Materials Trick Might Help Move Computers Beyond Silicon

Ferroelectric materials could take computing beyond digital logic.

The performance of silicon electronics is reaching its practical limit.

After decades of repeated reinvention, the silicon transistor is starting to show its age, and the industry is hunting for alternatives. One option involves a new way of manipulating the properties of a material that the computer industry already uses. If it works, it would lead to computer processors that are not only more energy-efficient but also capable of both computation and memory storage at once.

Growing ferroelectric materials in a herringbone pattern, as shown in this colorized image, may make them suitable for use as transistors.

With some tinkering, researchers found that they could make ferroelectric materials—widely used to store data using an electrical charge—switch rapidly between four different states. A transistor made of the material could use those states to represent more than the 1s and 0s that are the basis of today’s digital logic; it could hold each state without the need for an external power source; and it might be able to process information as well as store it.

As silicon transistors are shrunk down to the nanoscale, they are reaching the limits of performance, resulting in problems with power consumption, heat dissipation, and speed. Devices that work in fundamentally different ways may be needed to overcome these challenges, says Thomas N. Theis, a scientist at IBM’s Watson Research Center in Yorktown Heights, New York, and executive director of the Nanoelectronics Research Initiative at the Semiconductor Research Corporation, an industry consortium.

One major advantage of ferroelectric materials is that they aren’t new to the semiconductor industry, says Lane Martin, a materials scientist at the University of California, Berkeley, who led the new research. Fujitsu, Texas Instruments, and others already make ferroelectric memory devices. “We’re working on a new version of these materials, so if companies want to adapt it, there won’t be a 10-year scale-up process” like there typically is for new materials, says Martin.

Martin is collaborating with theoretical chemist Andrew Rappe at the University of Pennsylvania to model and test ferroelectrics.

Like silicon transistors, ferroelectric cells can be made to switch between different states to represent bits of information. But the physics of switching are fundamentally different. Instead of switching between conducting and insulating states, ferroelectric materials switch electrical polarization—the orientation of charges within the material.

Ferroelectric materials have a natural electrical polarization, and it’s possible to flip charges to the opposite direction using an electric field. So far this switching, which takes a few nanoseconds, is fast enough for data storage, but too slow for data processing; and it takes considerable energy.
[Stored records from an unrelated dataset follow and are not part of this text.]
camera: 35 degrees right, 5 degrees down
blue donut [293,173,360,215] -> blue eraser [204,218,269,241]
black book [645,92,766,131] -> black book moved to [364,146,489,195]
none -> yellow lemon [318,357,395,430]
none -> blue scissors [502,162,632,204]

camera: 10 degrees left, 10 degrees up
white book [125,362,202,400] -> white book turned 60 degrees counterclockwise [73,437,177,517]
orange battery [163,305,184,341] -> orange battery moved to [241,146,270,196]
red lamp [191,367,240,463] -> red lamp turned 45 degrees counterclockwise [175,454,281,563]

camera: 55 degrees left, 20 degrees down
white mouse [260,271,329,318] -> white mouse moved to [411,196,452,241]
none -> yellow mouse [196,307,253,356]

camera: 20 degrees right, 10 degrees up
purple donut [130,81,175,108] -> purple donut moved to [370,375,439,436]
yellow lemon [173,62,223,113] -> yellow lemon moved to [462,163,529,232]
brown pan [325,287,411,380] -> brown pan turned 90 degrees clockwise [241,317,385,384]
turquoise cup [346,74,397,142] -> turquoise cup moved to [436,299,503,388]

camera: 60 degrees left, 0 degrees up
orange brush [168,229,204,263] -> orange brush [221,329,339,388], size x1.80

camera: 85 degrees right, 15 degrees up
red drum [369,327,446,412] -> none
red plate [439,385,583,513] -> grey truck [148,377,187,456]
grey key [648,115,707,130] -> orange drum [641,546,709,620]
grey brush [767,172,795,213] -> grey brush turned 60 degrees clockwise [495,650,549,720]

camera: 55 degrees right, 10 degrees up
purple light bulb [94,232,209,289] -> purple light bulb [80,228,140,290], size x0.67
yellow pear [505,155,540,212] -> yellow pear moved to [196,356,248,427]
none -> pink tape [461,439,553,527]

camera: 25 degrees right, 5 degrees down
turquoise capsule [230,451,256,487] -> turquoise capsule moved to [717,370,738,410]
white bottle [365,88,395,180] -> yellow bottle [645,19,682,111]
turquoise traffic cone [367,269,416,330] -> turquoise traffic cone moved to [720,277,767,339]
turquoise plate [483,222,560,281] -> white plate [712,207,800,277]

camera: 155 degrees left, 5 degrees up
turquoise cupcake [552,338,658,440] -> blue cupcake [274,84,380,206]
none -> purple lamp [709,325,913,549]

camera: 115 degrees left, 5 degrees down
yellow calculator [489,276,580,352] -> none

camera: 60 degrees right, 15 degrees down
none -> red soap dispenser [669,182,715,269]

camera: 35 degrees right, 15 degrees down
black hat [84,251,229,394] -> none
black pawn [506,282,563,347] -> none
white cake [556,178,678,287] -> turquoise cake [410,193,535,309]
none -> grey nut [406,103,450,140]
Rappe predicted that by growing ferroelectric crystals at a particular angle, and applying the electric field from a different angle than is usually used, the materials would switch differently. Beyond up and down, there are also intermediate states that Martin calls “side states.”

Martin made cells from various ferroelectric materials, including lead zirconate titanate, and showed that they can be switched much faster, and at lower voltages, when the state transition goes from up to side to down, than from up to down directly. The results are published today in the journal Nature Materials. Martin says these ferroelectric switches also work at least two to three times faster than the conventional designs.

The work seems to represent a “very substantial advance” in the understanding of these materials, says IBM’s Theis.

Martin says he and Rappe want to go beyond using ferroelectrics for memory. One idea is to combine these ferroelectrics with silicon to make fundamentally new kinds of transistors. Such a device would be energy-efficient, and would combine computing and memory all in one, says Martin. “You could then come right back to what you were doing if the power goes off—which is convenient for home use and would save money for data centers,” says Martin.